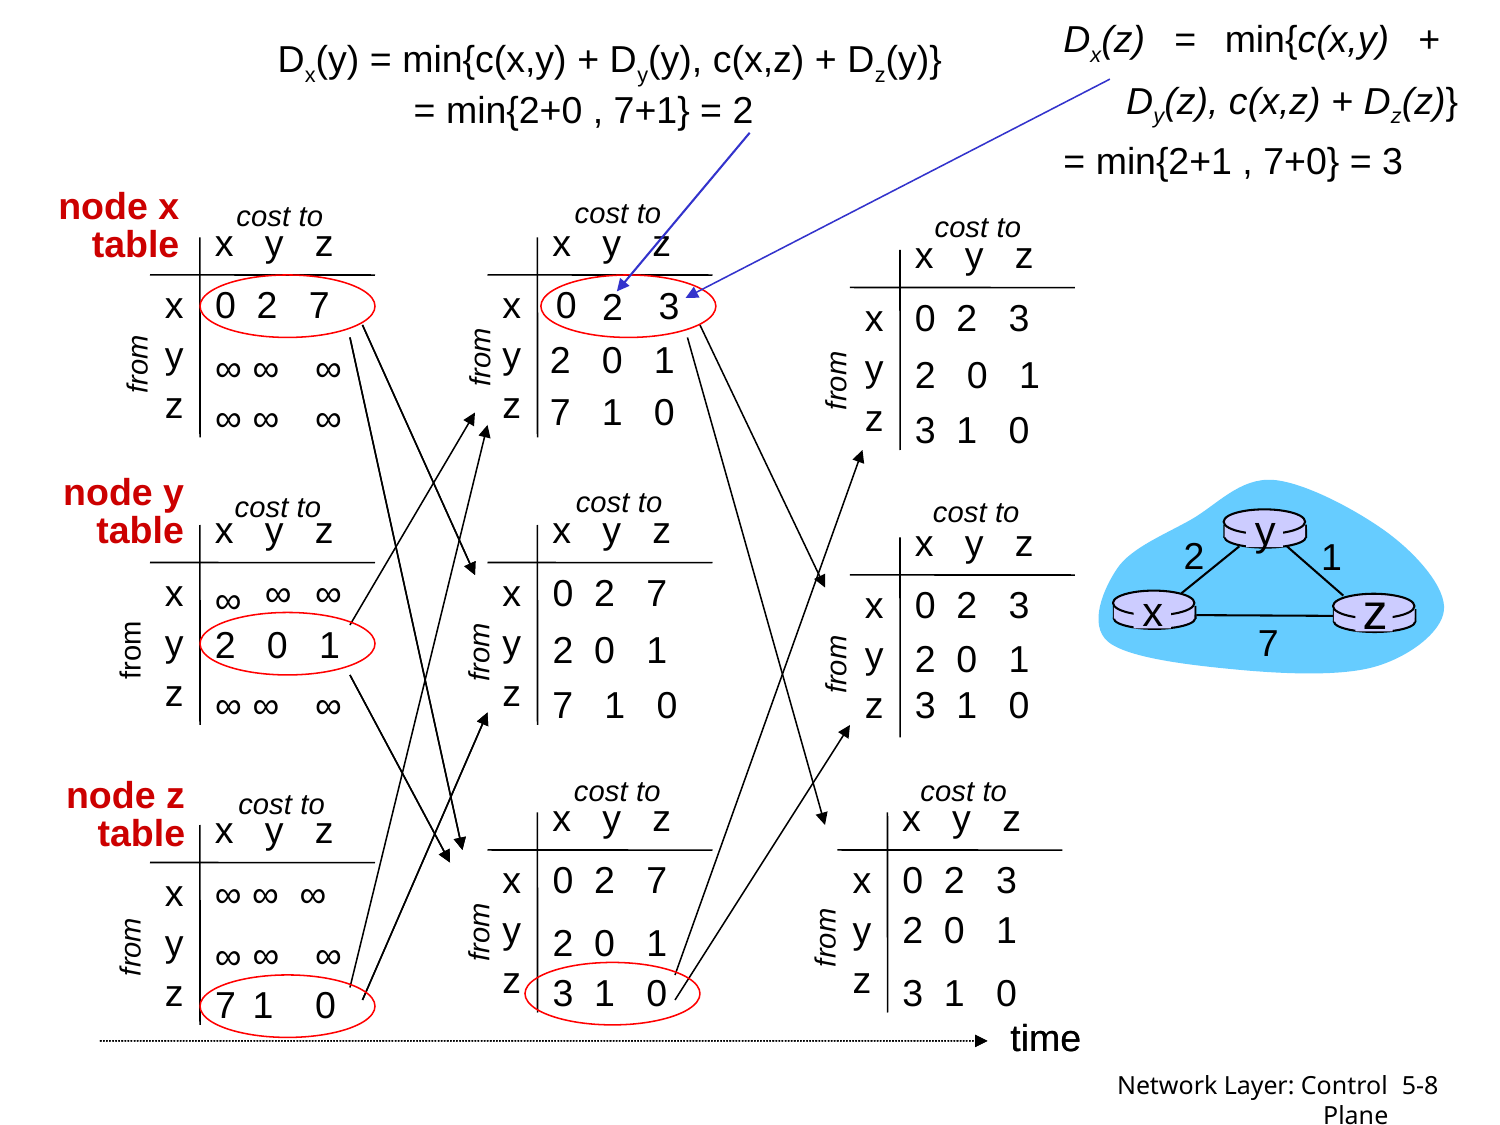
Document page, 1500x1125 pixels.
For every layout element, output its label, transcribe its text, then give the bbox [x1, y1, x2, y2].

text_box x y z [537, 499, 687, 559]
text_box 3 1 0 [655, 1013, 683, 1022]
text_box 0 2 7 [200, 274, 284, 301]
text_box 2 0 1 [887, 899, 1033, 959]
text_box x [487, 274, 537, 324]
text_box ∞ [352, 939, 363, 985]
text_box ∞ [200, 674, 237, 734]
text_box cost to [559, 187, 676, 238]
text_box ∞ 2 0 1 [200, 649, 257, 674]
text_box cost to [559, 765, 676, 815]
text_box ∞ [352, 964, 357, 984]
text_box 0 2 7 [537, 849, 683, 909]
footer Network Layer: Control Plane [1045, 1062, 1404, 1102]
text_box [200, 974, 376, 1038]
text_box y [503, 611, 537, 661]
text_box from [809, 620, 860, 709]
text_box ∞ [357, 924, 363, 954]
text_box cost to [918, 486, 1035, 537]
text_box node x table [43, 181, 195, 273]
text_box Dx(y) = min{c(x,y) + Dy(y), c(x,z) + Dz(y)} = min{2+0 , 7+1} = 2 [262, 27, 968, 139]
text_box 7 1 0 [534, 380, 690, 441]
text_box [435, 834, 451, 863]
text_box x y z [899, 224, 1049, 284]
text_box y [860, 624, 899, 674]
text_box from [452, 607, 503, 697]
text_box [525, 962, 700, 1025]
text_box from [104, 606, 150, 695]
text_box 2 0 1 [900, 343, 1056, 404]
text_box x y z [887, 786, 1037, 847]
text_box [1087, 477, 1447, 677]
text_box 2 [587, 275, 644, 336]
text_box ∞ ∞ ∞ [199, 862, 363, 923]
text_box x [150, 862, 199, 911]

◆ ◆ ◆ ◆ ◆

_Work request:_
Set down nothing but the lines from the one containing "text_box [1087, 477, 1447, 677]" through the end of the entries above, exactly as written, both ends counted.

_Finished task:_
text_box [1087, 477, 1447, 677]
text_box 2 [587, 275, 644, 336]
text_box ∞ ∞ ∞ [199, 862, 363, 923]
text_box x [150, 862, 199, 911]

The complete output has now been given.